The IRT finds that the disposal concept proposed by Nagra has all the desirable elements of a monitored retrievable geological repository. The multiple barriers for SF and HLW perform a number of functions appropriate to the chemical and geological environment in the proposed repository. The barriers include:

• durable waste forms (SF and HLW), surrounded by

• long-lived canisters that, except possibly for a small number of premature failures, have the potential to provide absolute containment of the wastes for a period of 10 000 years or longer, during which time the radioactivity of the wastes will decrease substantially,

• a bentonite buffer that fulfils several functions, including providing the conditions to ensure sealing of the excavation disturbed zone (EDZ) and isolation of the waste packages from the host rock and from each other, and

• the host rock, namely the Opalinus Clay of the Zürcher Weinland, which provides a geologically stable environment and which ensures that the movement of contaminants from the repository to the surface environment is constrained by the hydrological and retentive properties of the Opalinus Clay.

In the Nagra concept, the most important of these barriers, because of its properties, is the host rock.
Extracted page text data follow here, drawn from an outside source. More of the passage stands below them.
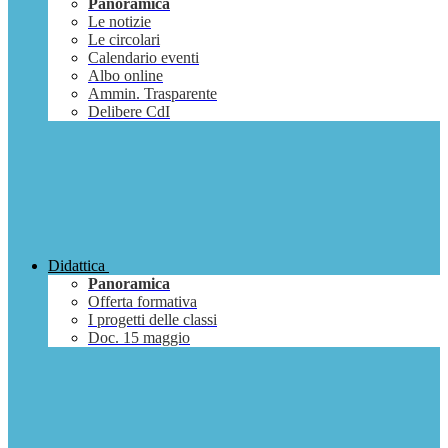
Panoramica
Le notizie
Le circolari
Calendario eventi
Albo online
Ammin. Trasparente
Delibere CdI
Didattica
Panoramica
Offerta formativa
I progetti delle classi
Doc. 15 maggio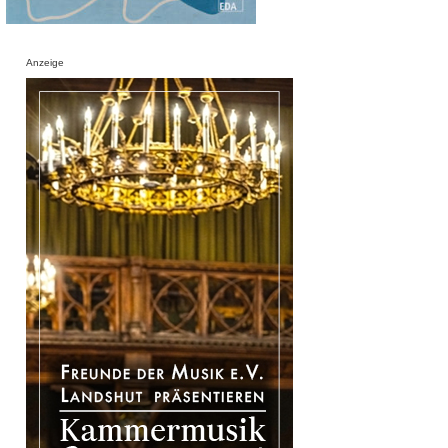
Anzeige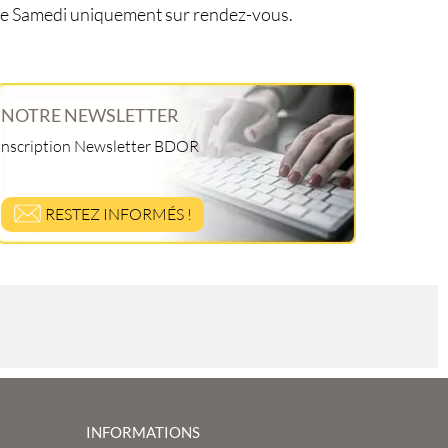
le Samedi uniquement sur rendez-vous.
NOTRE NEWSLETTER
Inscription Newsletter BDOR
RESTEZ INFORMÉS !
INFORMATIONS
Nagra argues, convincingly in the view of the IRT, that the geologically stable environment of the Opalinus Clay of the Zürcher

Weinland is structurally simple, the clay is self-sealing, there is negligible advective water flow, the clay is chemically stable with good retention capabilities, and it has acceptable engineering properties for construction.

Further, the absence of resource potential in the area reduces the likelihood of inadvertent human intrusion. The properties of the host rock are discussed in detail in Chapter 4.

The IRT notes, however, that Nagra has drilled only one deep borehole into the Opalinus Clay of the Zürcher Weinland – the Benken borehole – and that consequently additional work would be expected before going underground to confirm the characteristics of the reference disposal site and to gather information for detailed engineering design.